Ms MacMillan said: “We work as a very close knit team and it’s really important to the owners that we are happy.

“It aids the work and life balance and your mental health.

“We are a five-hour ferry journey from mainland Scotland and due to weather it can sometimes be a bit tricky getting off the island.

“But having the extra day allows us to have a day to travel and a day to return without having to use annual leave.

“It’s working really well for us.”

Isle of Barra Distillers produced gin

Benefit the whole team

Michael and Katie Morrison added: “We have taken some time to think about the pros and cons and had discussions with employees to make sure this change will benefit everyone.

“The four-day working week provides employees with more free time outside of work, with no loss in pay.

“There are several advantages such as cutting down on childcare costs, less commuting to work and simply having more time to spend with loved ones.

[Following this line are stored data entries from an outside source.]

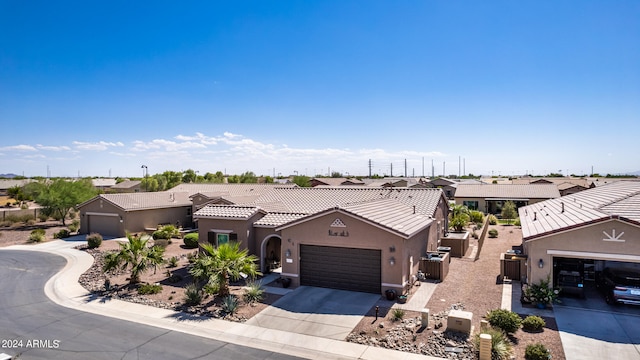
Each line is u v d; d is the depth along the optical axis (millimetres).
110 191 79875
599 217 16766
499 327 14000
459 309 16625
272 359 12656
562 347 12992
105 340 14148
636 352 12609
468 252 29125
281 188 36375
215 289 19156
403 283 18281
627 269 18203
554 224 18688
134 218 38312
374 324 15258
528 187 58156
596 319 15273
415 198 29203
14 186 78188
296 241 20641
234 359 12648
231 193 45719
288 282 20609
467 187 61281
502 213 48344
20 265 26250
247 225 23609
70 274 23734
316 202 31047
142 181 79062
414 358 12523
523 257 20797
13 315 16781
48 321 16047
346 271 19797
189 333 14758
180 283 21375
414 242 20766
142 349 13391
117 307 17703
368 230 18906
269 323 15602
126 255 20891
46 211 47156
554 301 17062
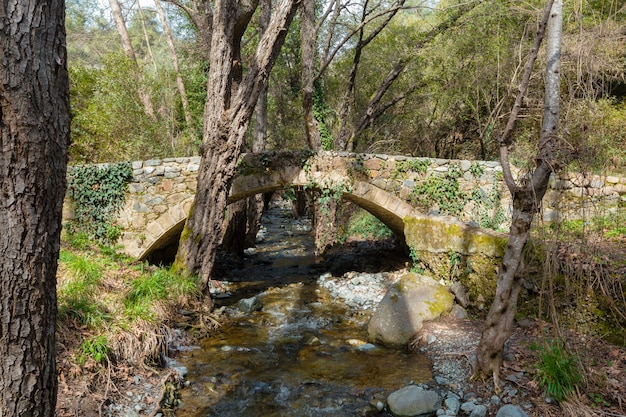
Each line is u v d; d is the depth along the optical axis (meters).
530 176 4.39
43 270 2.14
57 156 2.16
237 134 7.66
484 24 11.91
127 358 5.26
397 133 17.62
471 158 15.28
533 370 4.59
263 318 7.75
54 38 2.09
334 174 9.48
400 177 9.62
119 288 6.82
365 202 9.98
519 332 5.54
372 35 13.92
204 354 6.16
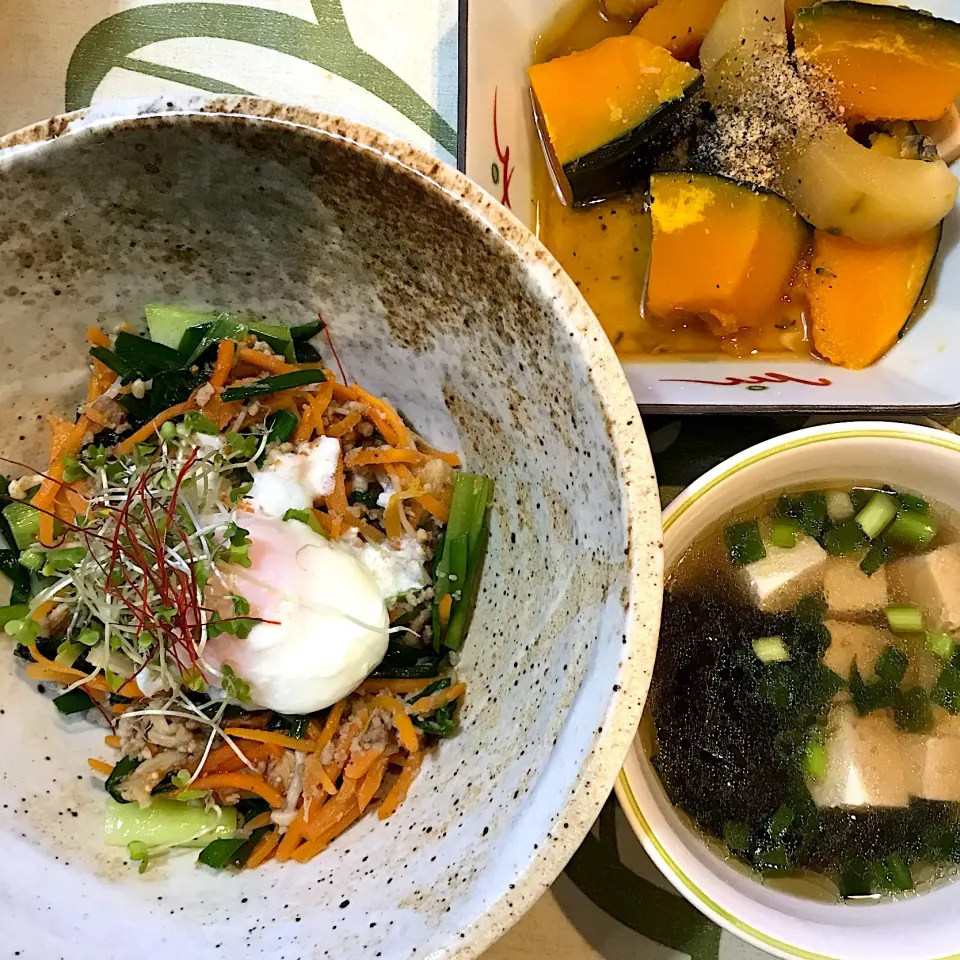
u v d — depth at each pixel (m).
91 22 0.26
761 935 0.22
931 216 0.25
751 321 0.27
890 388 0.25
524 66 0.28
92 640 0.21
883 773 0.25
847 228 0.26
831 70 0.26
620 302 0.27
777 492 0.25
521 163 0.27
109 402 0.23
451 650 0.23
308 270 0.22
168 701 0.22
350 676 0.21
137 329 0.23
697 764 0.25
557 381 0.19
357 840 0.21
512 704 0.20
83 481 0.22
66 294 0.22
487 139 0.25
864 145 0.27
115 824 0.22
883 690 0.26
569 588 0.19
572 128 0.27
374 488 0.24
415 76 0.26
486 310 0.20
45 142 0.19
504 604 0.22
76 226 0.20
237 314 0.23
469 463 0.23
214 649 0.21
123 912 0.20
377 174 0.19
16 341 0.22
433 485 0.23
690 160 0.27
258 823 0.22
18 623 0.21
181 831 0.22
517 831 0.17
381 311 0.22
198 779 0.22
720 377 0.26
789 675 0.26
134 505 0.22
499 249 0.18
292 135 0.19
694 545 0.26
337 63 0.26
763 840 0.25
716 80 0.27
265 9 0.26
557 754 0.18
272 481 0.22
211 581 0.21
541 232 0.28
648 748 0.25
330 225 0.20
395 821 0.21
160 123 0.19
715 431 0.26
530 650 0.20
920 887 0.24
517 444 0.21
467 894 0.17
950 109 0.26
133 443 0.22
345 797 0.22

Michael & Katie Morrison with their children

“We are flexible so if at any point our team’s circumstances change, we of course look to make the hours work as best we can.”

Isle of Barra is one of several Scottish businesses who joined a pilot programme of a four-day working week – however, Mr Morrison said it is to continue for the forseeable future.

The trial is organised by 4 Day Week Global, in partnership with think tank Autonomy, the 4 Day Week UK Campaign and researchers at Cambridge University, Oxford University and Boston College.

New £6m project on track

It’s full steam ahead for the business with the Morrison’s set to open a new whisky and gin distillery with visitor centre.

Isle of Barra Distillers new whisky and gin distillery and visitor centre

The venue, which is estimated to cost £6m for the build, will open in March 2024 and bring at least 40 jobs to the island and generate tourism both locally and further afield.

Once built, it is planned that the whisky distillery will produce 200,000 litres of pure alcohol per year, with expectations that production could double with the addition of an increased workforce.